_What is expected:_ Only the lines below starting at the one that contains "vfov_deg: 18.1" and ending at the one that contains "focal_mm: 50" are to be reproduced, exactly and with both ends kept.

------

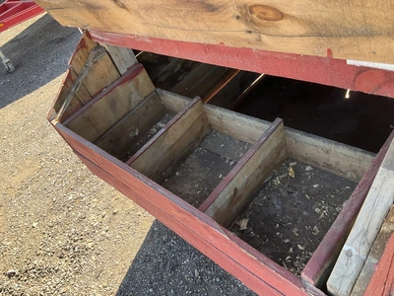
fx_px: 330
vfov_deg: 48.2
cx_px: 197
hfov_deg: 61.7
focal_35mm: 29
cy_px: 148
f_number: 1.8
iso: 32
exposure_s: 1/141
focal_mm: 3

------

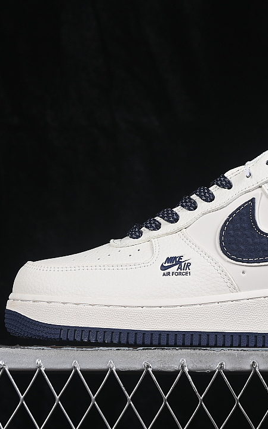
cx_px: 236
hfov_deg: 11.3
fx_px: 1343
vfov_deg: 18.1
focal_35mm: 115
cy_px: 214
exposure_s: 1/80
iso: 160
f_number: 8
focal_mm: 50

------

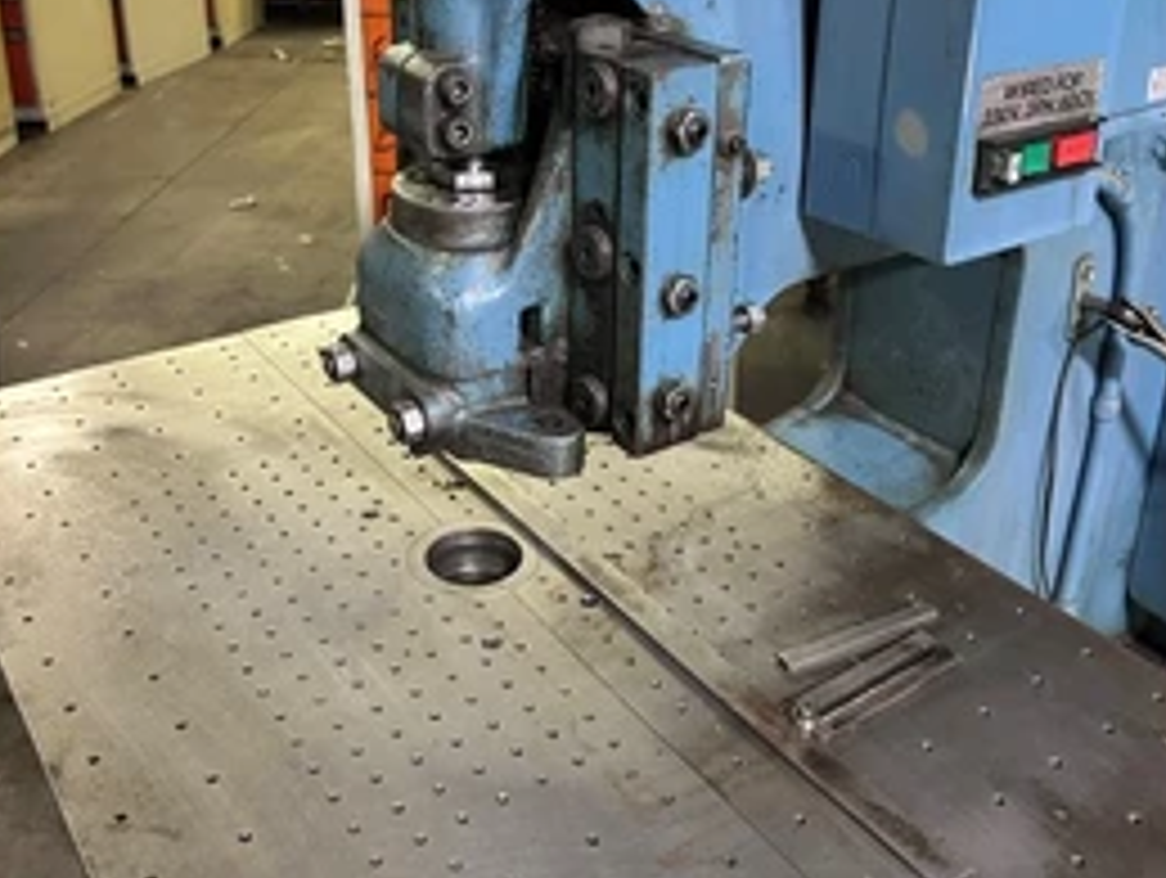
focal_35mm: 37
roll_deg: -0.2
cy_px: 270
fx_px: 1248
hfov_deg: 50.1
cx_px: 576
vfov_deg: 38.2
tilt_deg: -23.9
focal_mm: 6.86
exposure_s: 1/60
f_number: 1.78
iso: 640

------

_Response box:_
vfov_deg: 18.1
focal_35mm: 115
cy_px: 214
exposure_s: 1/80
iso: 160
f_number: 8
focal_mm: 50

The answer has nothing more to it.